Information provided: Begin

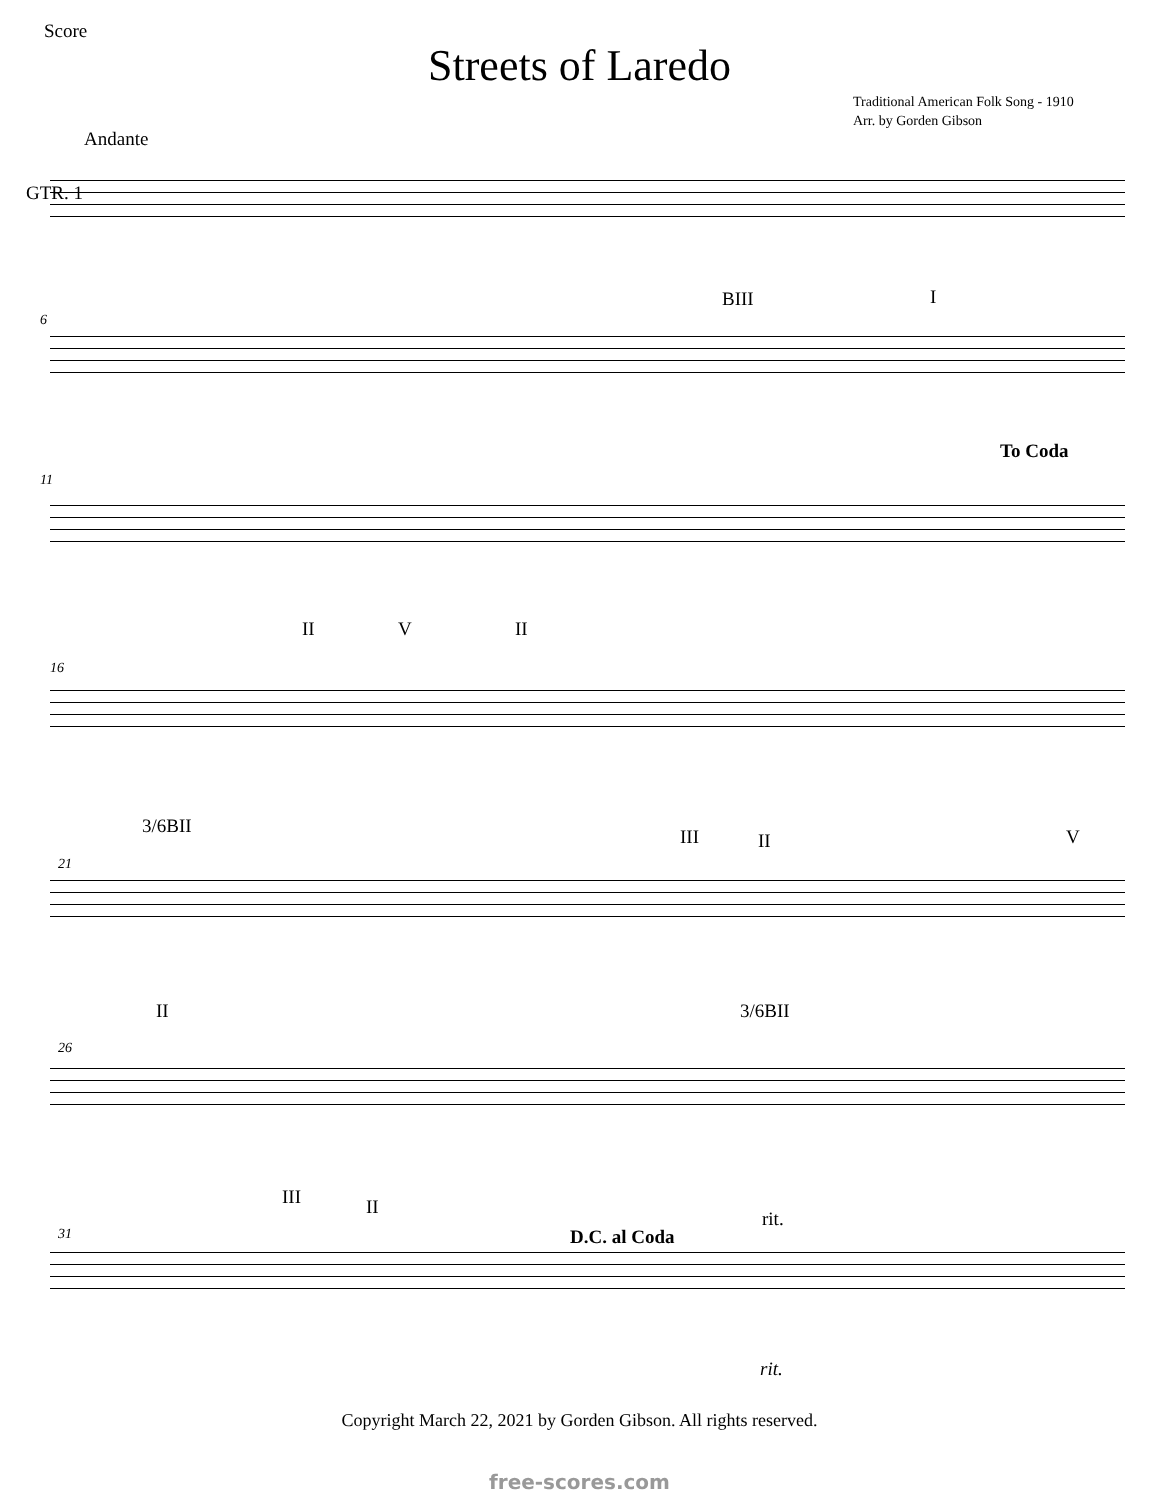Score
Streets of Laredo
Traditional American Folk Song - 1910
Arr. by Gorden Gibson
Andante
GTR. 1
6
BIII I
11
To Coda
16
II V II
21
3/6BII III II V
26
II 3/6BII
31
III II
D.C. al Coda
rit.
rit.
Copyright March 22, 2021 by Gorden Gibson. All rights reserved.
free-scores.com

Information provided: End
Information provided: Begin

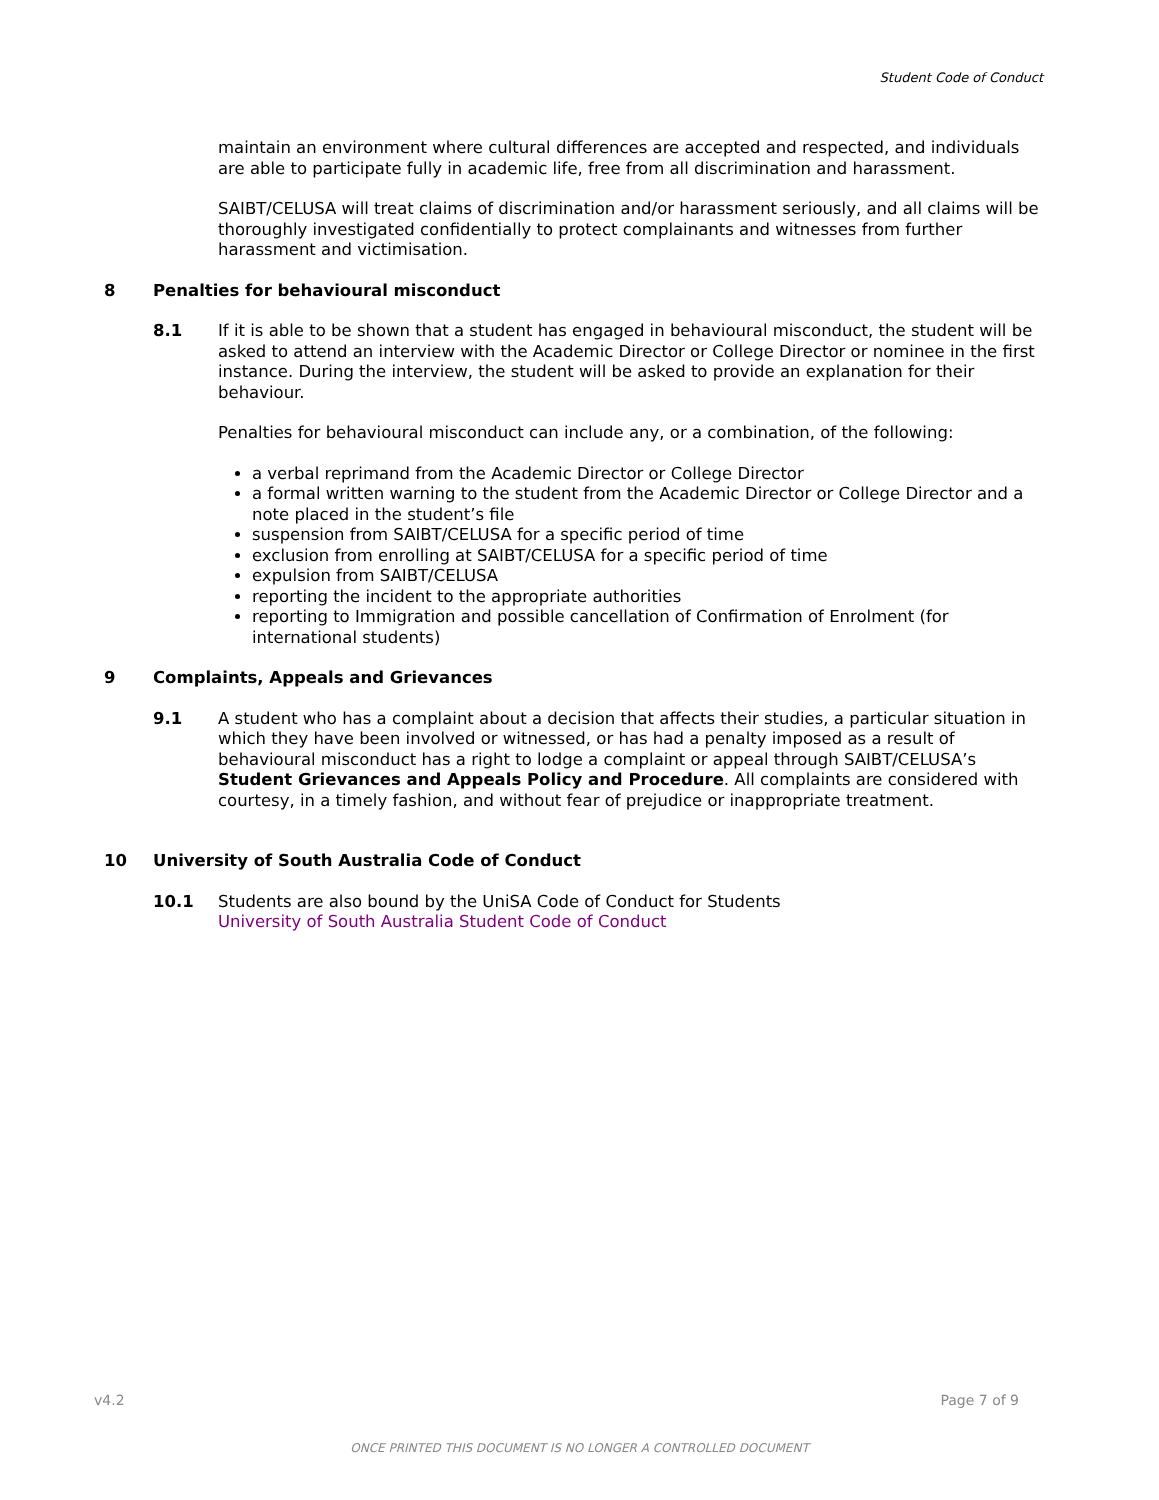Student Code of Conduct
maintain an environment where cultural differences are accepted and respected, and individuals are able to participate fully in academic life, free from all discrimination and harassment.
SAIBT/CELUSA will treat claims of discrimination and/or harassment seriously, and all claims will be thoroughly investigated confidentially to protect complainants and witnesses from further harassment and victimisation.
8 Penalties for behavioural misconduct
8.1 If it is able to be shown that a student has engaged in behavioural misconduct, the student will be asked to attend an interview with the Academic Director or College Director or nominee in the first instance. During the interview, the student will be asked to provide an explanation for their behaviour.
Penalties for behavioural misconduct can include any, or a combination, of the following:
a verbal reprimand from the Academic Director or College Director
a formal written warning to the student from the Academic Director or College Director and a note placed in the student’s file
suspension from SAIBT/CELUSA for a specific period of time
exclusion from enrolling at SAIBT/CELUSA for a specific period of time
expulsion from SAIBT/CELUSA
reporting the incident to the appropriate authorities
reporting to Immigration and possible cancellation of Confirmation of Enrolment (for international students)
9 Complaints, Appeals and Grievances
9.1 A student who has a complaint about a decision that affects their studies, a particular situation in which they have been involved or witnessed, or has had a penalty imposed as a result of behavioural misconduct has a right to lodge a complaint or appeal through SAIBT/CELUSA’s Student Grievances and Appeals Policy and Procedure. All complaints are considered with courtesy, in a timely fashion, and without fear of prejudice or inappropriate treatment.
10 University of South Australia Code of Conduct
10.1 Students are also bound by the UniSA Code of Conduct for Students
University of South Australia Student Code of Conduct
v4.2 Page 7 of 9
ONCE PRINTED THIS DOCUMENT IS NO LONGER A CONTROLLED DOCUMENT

Information provided: End

The number of lines in the entries holding the word "their" is what is needed. Supply that number only.

### The completed task:
2